# YOUR TASK
An exact repetition of the data is required; no picture should appear in it.

# DATA
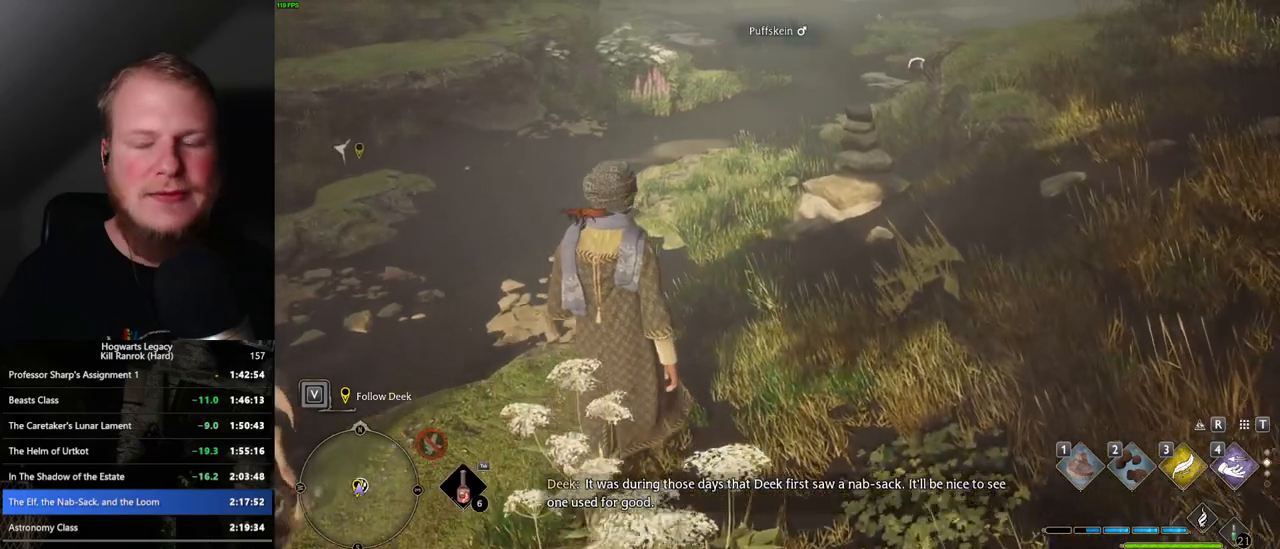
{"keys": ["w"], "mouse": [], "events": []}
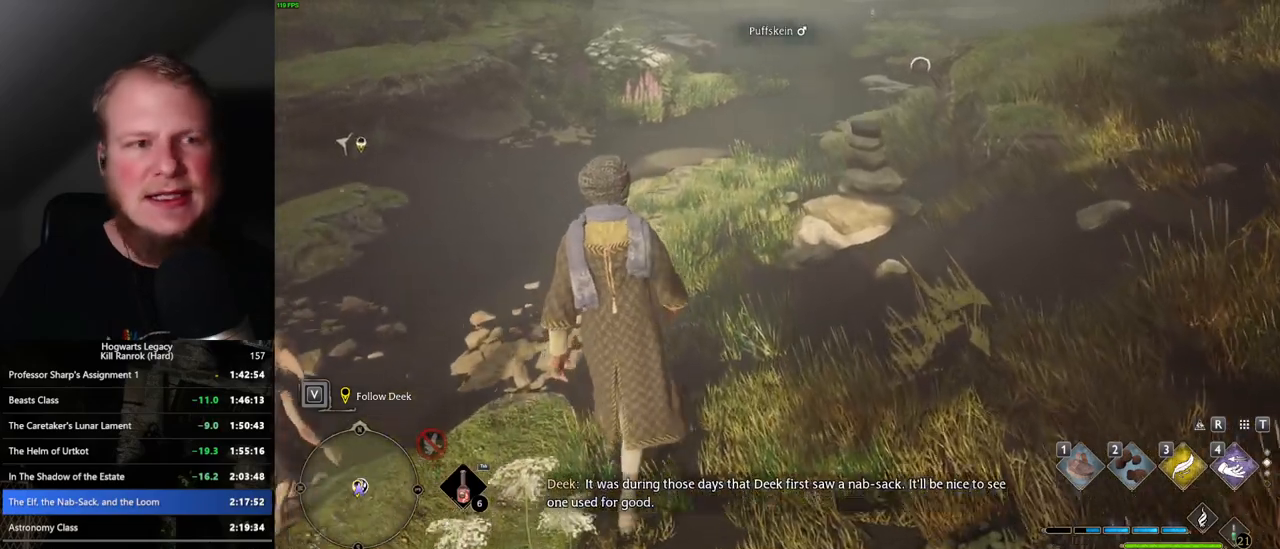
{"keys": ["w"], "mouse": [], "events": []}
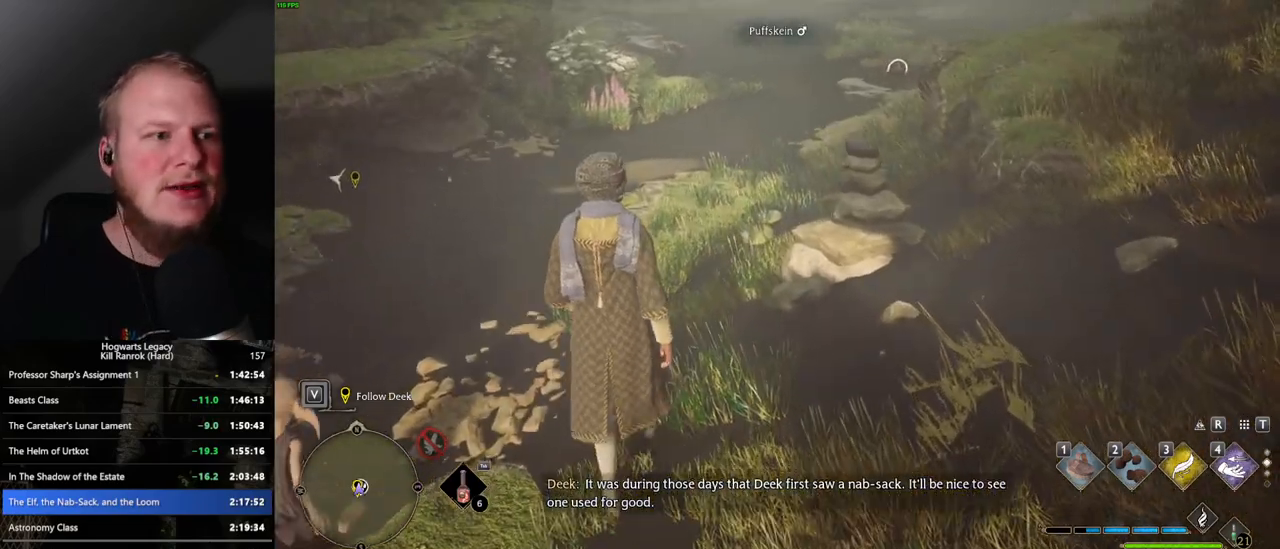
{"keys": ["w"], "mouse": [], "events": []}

# TASK ANSWER
{"keys": ["w"], "mouse": [], "events": []}
{"keys": ["w"], "mouse": [], "events": []}
{"keys": ["w"], "mouse": [], "events": []}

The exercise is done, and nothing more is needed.